To do - Copy out, exactly, the first line of the entries below and every line after it through the one containing "whould better be".

(Beginning of Given entries)

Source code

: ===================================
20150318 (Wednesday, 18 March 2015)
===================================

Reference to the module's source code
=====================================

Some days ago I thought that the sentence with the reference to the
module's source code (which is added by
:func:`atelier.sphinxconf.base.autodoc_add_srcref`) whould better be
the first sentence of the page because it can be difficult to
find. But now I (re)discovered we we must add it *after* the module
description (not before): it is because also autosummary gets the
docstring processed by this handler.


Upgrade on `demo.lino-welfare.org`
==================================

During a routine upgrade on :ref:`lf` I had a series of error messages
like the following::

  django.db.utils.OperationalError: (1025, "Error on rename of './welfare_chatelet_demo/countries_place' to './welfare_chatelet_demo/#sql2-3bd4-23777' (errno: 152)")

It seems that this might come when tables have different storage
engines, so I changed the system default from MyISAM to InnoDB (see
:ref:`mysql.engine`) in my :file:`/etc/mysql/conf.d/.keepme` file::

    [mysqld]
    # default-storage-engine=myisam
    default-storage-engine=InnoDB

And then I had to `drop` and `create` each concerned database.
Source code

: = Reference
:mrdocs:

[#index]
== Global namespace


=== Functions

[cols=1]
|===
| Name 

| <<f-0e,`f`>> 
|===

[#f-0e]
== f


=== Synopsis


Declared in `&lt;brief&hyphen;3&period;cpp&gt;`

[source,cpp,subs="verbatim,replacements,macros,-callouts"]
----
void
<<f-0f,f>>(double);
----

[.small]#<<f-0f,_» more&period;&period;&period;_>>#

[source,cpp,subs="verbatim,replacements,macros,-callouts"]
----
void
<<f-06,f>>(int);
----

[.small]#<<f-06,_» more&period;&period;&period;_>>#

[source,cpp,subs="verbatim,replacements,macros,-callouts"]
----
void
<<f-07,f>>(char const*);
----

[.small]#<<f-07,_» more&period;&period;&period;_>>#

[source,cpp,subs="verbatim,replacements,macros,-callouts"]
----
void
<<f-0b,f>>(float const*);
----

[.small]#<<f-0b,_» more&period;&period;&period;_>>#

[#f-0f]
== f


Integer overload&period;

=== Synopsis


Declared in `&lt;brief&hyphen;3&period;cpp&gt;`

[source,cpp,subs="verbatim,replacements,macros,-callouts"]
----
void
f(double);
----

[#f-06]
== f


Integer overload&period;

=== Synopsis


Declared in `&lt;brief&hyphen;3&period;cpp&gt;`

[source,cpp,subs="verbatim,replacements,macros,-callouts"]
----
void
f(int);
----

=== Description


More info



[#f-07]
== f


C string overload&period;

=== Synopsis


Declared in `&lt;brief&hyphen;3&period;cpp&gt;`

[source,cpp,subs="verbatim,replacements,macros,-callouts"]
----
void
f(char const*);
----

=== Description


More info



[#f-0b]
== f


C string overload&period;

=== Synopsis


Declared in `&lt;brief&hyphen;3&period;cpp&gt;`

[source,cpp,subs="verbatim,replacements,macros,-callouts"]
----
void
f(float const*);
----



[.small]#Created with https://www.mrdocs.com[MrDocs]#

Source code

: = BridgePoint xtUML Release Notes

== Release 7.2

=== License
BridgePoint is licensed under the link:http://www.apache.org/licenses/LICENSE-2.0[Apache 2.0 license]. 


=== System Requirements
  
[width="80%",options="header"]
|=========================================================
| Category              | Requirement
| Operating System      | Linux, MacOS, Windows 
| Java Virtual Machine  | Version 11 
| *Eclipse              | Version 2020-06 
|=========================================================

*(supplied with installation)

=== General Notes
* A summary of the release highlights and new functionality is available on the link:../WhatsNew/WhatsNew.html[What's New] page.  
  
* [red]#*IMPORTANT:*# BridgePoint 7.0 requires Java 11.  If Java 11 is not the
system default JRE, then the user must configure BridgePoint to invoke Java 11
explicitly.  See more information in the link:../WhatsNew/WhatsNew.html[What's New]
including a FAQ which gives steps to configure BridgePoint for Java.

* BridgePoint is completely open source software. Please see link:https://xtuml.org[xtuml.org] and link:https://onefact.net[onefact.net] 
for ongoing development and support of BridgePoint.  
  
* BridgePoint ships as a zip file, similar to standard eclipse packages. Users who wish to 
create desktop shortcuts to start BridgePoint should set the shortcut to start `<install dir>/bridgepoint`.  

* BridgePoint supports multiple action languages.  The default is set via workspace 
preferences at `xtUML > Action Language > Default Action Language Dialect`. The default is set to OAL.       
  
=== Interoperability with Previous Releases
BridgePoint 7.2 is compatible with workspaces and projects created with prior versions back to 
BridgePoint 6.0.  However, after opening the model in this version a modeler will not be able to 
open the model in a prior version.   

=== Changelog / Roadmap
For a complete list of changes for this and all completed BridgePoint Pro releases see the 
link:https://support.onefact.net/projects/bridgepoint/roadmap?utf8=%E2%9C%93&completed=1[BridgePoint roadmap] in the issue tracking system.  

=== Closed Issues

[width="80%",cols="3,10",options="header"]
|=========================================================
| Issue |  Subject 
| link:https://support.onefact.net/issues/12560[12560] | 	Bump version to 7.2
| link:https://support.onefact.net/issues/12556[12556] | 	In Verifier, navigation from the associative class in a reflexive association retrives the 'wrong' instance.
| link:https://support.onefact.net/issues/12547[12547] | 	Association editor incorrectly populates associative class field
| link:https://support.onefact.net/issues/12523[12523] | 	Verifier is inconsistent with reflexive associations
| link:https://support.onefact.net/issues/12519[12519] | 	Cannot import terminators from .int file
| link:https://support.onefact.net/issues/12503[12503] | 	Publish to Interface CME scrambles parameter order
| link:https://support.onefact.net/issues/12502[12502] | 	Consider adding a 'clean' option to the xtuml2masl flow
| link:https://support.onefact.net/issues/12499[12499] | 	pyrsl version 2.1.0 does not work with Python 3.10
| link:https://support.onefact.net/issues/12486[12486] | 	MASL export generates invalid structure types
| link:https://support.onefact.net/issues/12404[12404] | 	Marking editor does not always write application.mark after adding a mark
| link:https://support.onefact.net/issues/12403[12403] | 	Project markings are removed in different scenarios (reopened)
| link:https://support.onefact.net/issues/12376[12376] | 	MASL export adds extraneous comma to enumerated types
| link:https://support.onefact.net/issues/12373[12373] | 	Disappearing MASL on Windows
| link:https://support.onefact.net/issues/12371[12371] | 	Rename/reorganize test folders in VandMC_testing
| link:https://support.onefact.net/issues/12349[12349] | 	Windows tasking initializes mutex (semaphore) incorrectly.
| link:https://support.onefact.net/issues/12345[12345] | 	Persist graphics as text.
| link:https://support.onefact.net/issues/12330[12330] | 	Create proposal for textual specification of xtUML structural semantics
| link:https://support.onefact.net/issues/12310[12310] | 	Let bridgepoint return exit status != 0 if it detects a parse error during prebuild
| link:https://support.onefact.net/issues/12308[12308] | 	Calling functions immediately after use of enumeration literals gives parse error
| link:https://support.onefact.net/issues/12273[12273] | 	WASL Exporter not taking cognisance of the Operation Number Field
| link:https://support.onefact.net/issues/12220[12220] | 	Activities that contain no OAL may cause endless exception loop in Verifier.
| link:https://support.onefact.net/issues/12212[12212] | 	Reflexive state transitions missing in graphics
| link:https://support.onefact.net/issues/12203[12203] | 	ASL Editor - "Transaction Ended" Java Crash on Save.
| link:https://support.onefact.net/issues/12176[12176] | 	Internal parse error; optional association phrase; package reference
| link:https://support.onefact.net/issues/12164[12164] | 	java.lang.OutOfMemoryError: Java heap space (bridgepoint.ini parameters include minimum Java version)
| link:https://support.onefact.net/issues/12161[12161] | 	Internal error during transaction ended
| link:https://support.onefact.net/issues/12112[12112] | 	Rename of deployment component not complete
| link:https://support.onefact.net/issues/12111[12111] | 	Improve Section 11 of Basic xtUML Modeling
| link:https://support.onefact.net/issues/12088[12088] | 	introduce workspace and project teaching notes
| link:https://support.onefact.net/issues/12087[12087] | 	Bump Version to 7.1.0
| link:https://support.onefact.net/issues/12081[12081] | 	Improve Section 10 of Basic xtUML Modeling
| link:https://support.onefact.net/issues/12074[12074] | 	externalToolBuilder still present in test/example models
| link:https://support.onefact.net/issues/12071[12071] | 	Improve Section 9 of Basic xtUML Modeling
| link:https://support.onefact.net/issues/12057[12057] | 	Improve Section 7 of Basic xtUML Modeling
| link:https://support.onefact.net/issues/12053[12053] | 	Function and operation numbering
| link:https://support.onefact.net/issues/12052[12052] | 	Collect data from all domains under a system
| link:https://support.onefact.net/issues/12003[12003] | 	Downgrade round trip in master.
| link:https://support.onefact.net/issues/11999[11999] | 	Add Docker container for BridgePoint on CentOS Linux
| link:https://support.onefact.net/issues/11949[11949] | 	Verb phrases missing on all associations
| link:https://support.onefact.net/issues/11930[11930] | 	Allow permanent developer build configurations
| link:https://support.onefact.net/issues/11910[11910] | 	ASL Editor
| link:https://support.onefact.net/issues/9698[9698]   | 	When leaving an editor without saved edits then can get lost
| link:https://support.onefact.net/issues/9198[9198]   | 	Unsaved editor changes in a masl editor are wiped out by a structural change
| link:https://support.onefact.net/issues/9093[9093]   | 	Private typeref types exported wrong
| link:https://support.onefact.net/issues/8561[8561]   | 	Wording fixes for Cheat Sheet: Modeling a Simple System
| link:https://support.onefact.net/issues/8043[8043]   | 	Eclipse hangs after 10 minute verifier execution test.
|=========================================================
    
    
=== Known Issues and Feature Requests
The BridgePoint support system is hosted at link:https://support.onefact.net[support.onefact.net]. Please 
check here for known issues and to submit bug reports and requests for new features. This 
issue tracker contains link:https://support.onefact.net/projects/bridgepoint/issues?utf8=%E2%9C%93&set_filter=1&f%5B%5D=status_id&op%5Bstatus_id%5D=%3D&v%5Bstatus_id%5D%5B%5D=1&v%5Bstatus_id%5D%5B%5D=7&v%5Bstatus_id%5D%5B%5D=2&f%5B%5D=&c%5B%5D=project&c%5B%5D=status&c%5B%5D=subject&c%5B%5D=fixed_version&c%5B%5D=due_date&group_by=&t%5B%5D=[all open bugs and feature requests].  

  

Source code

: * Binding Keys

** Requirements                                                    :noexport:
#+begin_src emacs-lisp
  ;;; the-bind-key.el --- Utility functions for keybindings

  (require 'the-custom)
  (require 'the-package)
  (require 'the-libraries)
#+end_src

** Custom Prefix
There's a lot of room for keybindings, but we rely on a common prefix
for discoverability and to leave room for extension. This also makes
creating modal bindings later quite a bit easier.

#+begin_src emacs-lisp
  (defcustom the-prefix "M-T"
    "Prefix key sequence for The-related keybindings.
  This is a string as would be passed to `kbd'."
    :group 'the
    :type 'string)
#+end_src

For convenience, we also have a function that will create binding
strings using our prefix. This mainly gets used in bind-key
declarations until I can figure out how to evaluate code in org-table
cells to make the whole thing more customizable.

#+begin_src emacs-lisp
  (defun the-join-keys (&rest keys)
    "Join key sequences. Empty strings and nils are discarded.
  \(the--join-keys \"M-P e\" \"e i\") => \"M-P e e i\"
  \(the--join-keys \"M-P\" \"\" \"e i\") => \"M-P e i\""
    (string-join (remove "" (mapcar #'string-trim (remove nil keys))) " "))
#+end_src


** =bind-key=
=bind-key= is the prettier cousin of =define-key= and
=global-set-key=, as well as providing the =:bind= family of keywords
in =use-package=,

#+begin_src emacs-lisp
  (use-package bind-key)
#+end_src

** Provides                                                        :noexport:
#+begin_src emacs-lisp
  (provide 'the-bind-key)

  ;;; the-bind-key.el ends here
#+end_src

(End of Given entries)

Task response -
Source code

: ===================================
20150318 (Wednesday, 18 March 2015)
===================================

Reference to the module's source code
=====================================

Some days ago I thought that the sentence with the reference to the
module's source code (which is added by
:func:`atelier.sphinxconf.base.autodoc_add_srcref`) whould better be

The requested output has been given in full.